1. Leonora Leet, The Secret Doctrine of the Kabbalah, Inner Traditions, 1999: 22-23.

2. Leonora Leet, The Universal Kabbalah, Inner Traditions, 2004: 194-196.

3. Andrei Orlov, The Enoch-Metatron Tradition, Mohr-Siebeck, 2005: 165-166.

4. Kieren Barry, The Greek Qabalah: Alphabetic Mysticism and Numerology in the Ancient World, Samuel Weiser, Inc., 1999: 70. Cf. Johann Reuchlin, On The Art of the Kabbalah (De Arte Cabalistica), Translated by Martin and Sarah Goodman, University of Nebraska Press, 1983: 195 - "For as you have already heard, one and two, together with the divine essence, make that quaternitude, the tetractys, the Idea of all things, which is to be brought to its highest perfection in the decad."

5. Robert Lawlor, Sacred Geometry, Thames & Hudson, 1982: 25-26.

6. Robert Lawlor, Sacred Geometry, Thames & Hudson, 1982: 25.

7. Iamblichus, The Theology of Arithmetic, On the Mystical, Mathematical and Cosmological Symbolism of the First Ten Numbers, Translated by Robin A. Waterford, Phanes Press, 1988: 56. Cf. Ananda K. Coomaraswamy, The Door in the Sky, Princeton University Press, 1997: "...myths describe the various and sometimes dramatic breakthrough of the sacred (or the 'supernatural') into the World and makes it what it is today." (p. xi)

8. Bart Ehrman, Misquoting Jesus, The Story Behind Who Changed the Bible and Why, HarperSanFrancisco, 2005: 35.

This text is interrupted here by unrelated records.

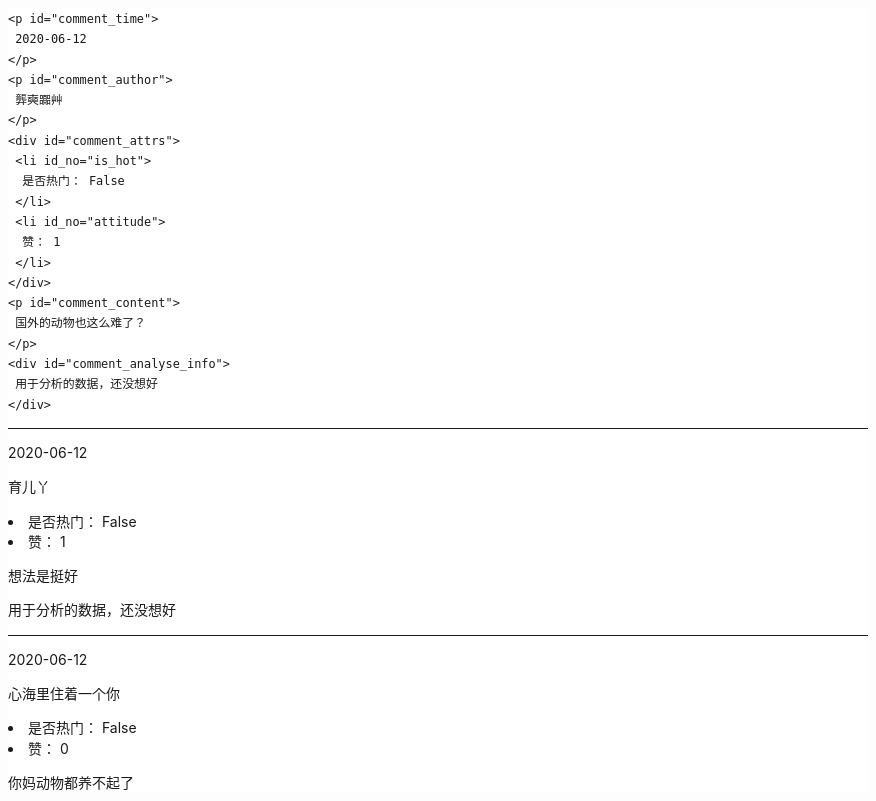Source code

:     <p id="comment_time">
     2020-06-12
    </p>
    <p id="comment_author">
     龏奭嚻艸
    </p>
    <div id="comment_attrs">
     <li id_no="is_hot">
      是否热门： False
     </li>
     <li id_no="attitude">
      赞： 1
     </li>
    </div>
    <p id="comment_content">
     国外的动物也这么难了？
    </p>
    <div id="comment_analyse_info">
     用于分析的数据，还没想好
    </div>
   </div>
   <hr/>
   <div id="comments_block">
    <p id="comment_time">
     2020-06-12
    </p>
    <p id="comment_author">
     育儿丫
    </p>
    <div id="comment_attrs">
     <li id_no="is_hot">
      是否热门： False
     </li>
     <li id_no="attitude">
      赞： 1
     </li>
    </div>
    <p id="comment_content">
     想法是挺好
    </p>
    <div id="comment_analyse_info">
     用于分析的数据，还没想好
    </div>
   </div>
   <hr/>
   <div id="comments_block">
    <p id="comment_time">
     2020-06-12
    </p>
    <p id="comment_author">
     心海里住着一个你
    </p>
    <div id="comment_attrs">
     <li id_no="is_hot">
      是否热门： False
     </li>
     <li id_no="attitude">
      赞： 0
     </li>
    </div>
    <p id="comment_content">
     你妈动物都养不起了
    </p>
    <div id="comment_analyse_info">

9. Ovid, Metamorphoses, Rolfe Humphries, translator, Indiana University Press, 12th printing, 1968: 5-7, the ages being, The Golden, the Silver Age, the Bronze Age, and the Iron Age, each successive age humankind dwindling further down the scale.

10. Robert Lawlor, Sacred Geometry, p. 27.

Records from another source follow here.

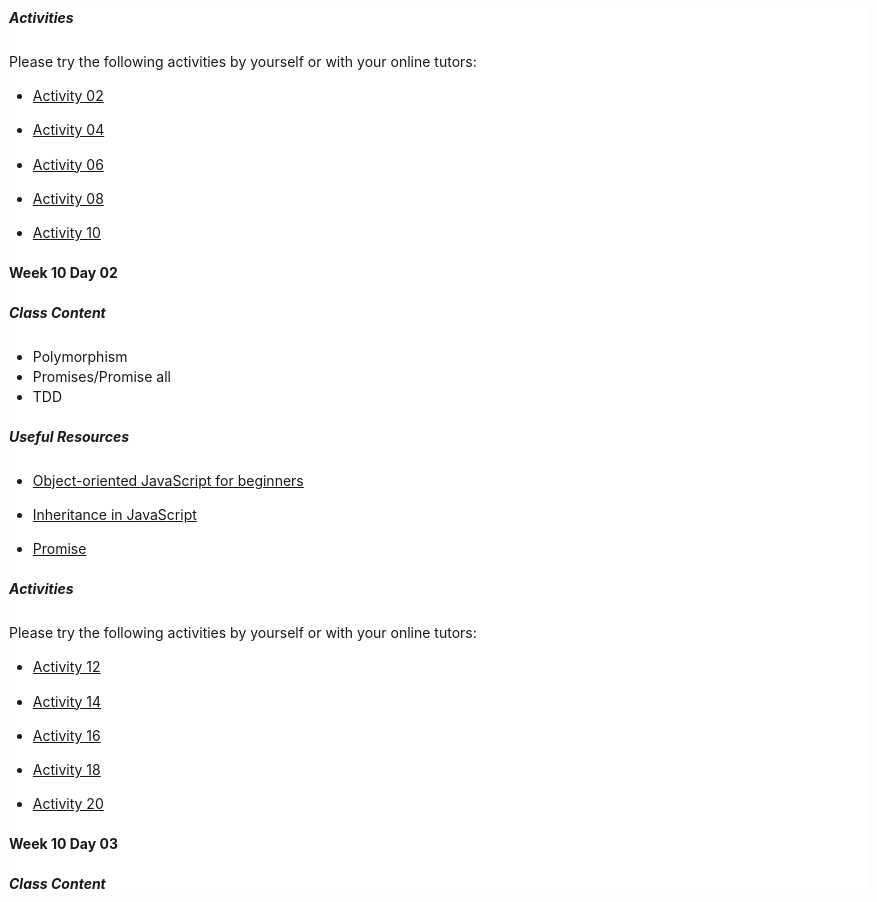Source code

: ##### Activities

Please try the following activities by yourself or with your online tutors:

- [Activity 02](https://birmingham.bootcampcontent.com/university-of-birmingham/ubhm-brm-fsf-pt-08-2021-u-c/-/tree/master/src/class-content/10-OOP/01-Activities/day-01/02-Stu_Constructors)

- [Activity 04](https://birmingham.bootcampcontent.com/university-of-birmingham/ubhm-brm-fsf-pt-08-2021-u-c/-/tree/master/src/class-content/10-OOP/01-Activities/day-01/04-Stu_Prototypes)

- [Activity 06](https://birmingham.bootcampcontent.com/university-of-birmingham/ubhm-brm-fsf-pt-08-2021-u-c/-/tree/master/src/class-content/10-OOP/01-Activities/day-01/06-Stu_Polymorphism)

- [Activity 08](https://birmingham.bootcampcontent.com/university-of-birmingham/ubhm-brm-fsf-pt-08-2021-u-c/-/tree/master/src/class-content/10-OOP/01-Activities/day-01/08-Stu_Promises)

- [Activity 10](https://birmingham.bootcampcontent.com/university-of-birmingham/ubhm-brm-fsf-pt-08-2021-u-c/-/tree/master/src/class-content/10-OOP/01-Activities/day-01/10-Stu_Promise-All)

#### Week 10 Day 02

##### Class Content

- Polymorphism
- Promises/Promise all
- TDD

##### Useful Resources

- [Object-oriented JavaScript for beginners](https://developer.mozilla.org/en-US/docs/Learn/JavaScript/Objects/Object-oriented_JS)
- [Inheritance in JavaScript](https://developer.mozilla.org/en-US/docs/Learn/JavaScript/Objects/Inheritance)

- [Promise](https://developer.mozilla.org/en-US/docs/Web/JavaScript/Reference/Global_Objects/Promise)

##### Activities

Please try the following activities by yourself or with your online tutors:

- [Activity 12](https://birmingham.bootcampcontent.com/university-of-birmingham/ubhm-brm-fsf-pt-08-2021-u-c/-/tree/master/src/class-content/10-OOP/01-Activities/day-02/12-Stu_TDD)

- [Activity 14](https://birmingham.bootcampcontent.com/university-of-birmingham/ubhm-brm-fsf-pt-08-2021-u-c/-/tree/master/src/class-content/10-OOP/01-Activities/day-02/14-Stu_Pass-Tests)

- [Activity 16](https://birmingham.bootcampcontent.com/university-of-birmingham/ubhm-brm-fsf-pt-08-2021-u-c/-/tree/master/src/class-content/10-OOP/01-Activities/day-02/16-Stu_Organizing-Tests)

- [Activity 18](https://birmingham.bootcampcontent.com/university-of-birmingham/ubhm-brm-fsf-pt-08-2021-u-c/-/tree/master/src/class-content/10-OOP/01-Activities/day-02/18-Stu_First-Mock)

- [Activity 20](https://birmingham.bootcampcontent.com/university-of-birmingham/ubhm-brm-fsf-pt-08-2021-u-c/-/tree/master/src/class-content/10-OOP/01-Activities/day-02/20-Stu_Mock-Fs)

#### Week 10 Day 03

##### Class Content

11. Robert Lawlor, Sacred Geometry, p. 27.

12. David Fideler, Jesus Christ, Sun of God, Ancient Cosmology and Early Christian Symbolism,Quest Books, 1993: chapter 4 especially.

13. John Michell, The City of New Jerusalem in Revelation, and several other of his books are extensive materials showing this, such as The New View Over Atlantis, Twelve Tribe Nations, Sacred Number and the Golden Age, The Dimensions of Paradise, and How the World Was Made.

14. Lea and Bond, Gematria, and their other magnum opus, Materials for the Study of the Apostolic Gnosis, Marshall Jones Co., 1920.